Прошло около шести лет, прежде чем я снова его увидел, и гораздо больше до того времени, когда я смог принять участие в работе, на которую он указывал. И все же это пришло со временем, и очень внезапно.

Наши планы привезти его в Лондон провалились. После больших предпринятых усилий уже не один и не два человека были взволнованы надеждой увидеть Гюрджиева в Лэйн Плейсе; но за несколько дней до его ожидаемого приезда в Лондон разразилась война. Жизнь снова превратилась в хаос. Мадам Успенской понемногу становилось лучше, и позже она смогла уехать в Америку, где, много лет спустя, и окончила свои дни.

В последний мирный год встречи Успенского проводились на Колет Гарденс 46, в большом здании с холлом и сиденьями на пять сотен мест. Здесь он сидел на сцене с одним из старших учеников, который принимал вопросы, и даже еще более философски отвечал на вопросы учеников. На встречах всегда было очень много людей, ощущение таинственности секретного общества и сдержанности стало более ощутимым.

На Колет Гарденс провели демонстрацию некоторых танцев и движений, которым научили мс-с Ховарт и моя жена. Успенский вкратце пояснил аудитории, что танцы, которые они увидят, были собраны некоторыми учениками м-ра Гюрджиева. Демонстрация сильно впечатлила, казалось, что упражнения и танцы могут стать тем необходимым толчком, способным привнести новую жизнь в работу в Лэйн Плейсе.

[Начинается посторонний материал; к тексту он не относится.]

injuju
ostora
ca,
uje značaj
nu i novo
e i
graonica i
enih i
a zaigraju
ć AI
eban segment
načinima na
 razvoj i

Как я уже говорил, хотя Успенский и не учил Методу, тем не менее, давал тысячам людей нечто, что в любом другом случае они никогда бы не получили; и я чувствовал, что придет время, когда многие из них могут захотеть больше узнать о внутреннем учении Гюрджиева.

Но, как часто случается на этой планете, когда расцветает что-то хорошее, его поражают негативные силы; оно засыхает или вынуждено борется за выживание. Казалось, Гюрджиевская работа может совсем исчезнуть; негативной силой явилась война.

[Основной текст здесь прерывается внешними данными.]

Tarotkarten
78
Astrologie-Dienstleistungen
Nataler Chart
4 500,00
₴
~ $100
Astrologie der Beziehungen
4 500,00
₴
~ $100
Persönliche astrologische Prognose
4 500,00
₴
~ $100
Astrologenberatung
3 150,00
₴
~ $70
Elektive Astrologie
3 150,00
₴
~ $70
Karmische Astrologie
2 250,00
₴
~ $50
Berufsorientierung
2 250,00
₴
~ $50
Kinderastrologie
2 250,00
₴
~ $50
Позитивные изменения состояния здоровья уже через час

В Париже Гюрджиев продолжал понемногу работать, в основном, со старой группой Орейджа - около тридцати человек в Нью-Йорке, небольшой группой американцев в Париже и несколькими английскими учениками – крупицы, по сравнению с тысячами Успенского. Всего один или два француза проявили интерес.

Великое напряжение возрастало, все это ощущали и чувствовали, но, тем не менее, надеялись и пытались верить, что все обойдется. Никто не мог и не смог бы ничего сделать, чтобы изменить направление событий. Гюрджиев во время Первой мировой войны говорил, что «Все происходит так, как должно происходить». И теперь все происходило так, как должно было. Причины заключались не в Гитлере, Муссолини, Сталине или Чемберлене, просто управляемых марионетках; хотя каждый из них и представлял наиболее плохие и глупые черты тех людей, которыми они управляли: Гитлер – невротическое состояние немцев, их высокомерие, жестокость, сентиментальность, жалость к себе; Сталин – жестокость русских, их безразличие к страданиям других; пустую помпезность итальянцев – Муссолини; алчность, злобу и мстительность французского характера - Лаваль; самодовольство, самоуспокоенность, лицемерие и тупое упрямство англичан – Чемберлен. Низшее и наихудшее в каждой нации проявилось в последовавшей вскоре открытой фазе разрушения. Тем не менее, я до сих пор могу согласиться с А.Р. Орейджем, что англичане самые лучшие и наиболее интеллигентные люди в мире, впрочем, это верхушка айсберга остальной человеческой расы.

Я жил в Америке, Франции, Германии и России, побывал еще в двадцати странах и, изучив их образ жизни, я все еще придерживаюсь мнения, что англичане наиболее интеллигентные люди. Тем не менее, когда рассматриваешь жизнь людей объективно и беспристрастно, ужас ситуации действует угнетающе.

По дороге вдоль Чансери Лэйн на встречу в офисе Нью Инглиш Викли с Филлипом Мэром меня остановила группа людей, слушавших радио: передавали новость о вторжении в Польшу; повторение новости столетней давности: «Наполеон пересек Неман». Чуть дальше по улице человек прикреплял на стенд объявление о правительства мерах по подготовке к обороне, с просьбой к тем, у кого не было срочных дел в Лондоне, уехать и отправиться в провинцию. Его читала молодая женщина. Мы грустно переглянулись, и я сказал: «Теперь она придет». «Да, - ответила она. - В конце концов». У людей не возникало чувства начала большого приключения, как это было в 1914 году; не было возбужденного трепета – только осознание приближающейся великой катастрофы, наподобие медленно сокрушающего наводнения или извержения вулкана, который даже сейчас все еще может успокоиться.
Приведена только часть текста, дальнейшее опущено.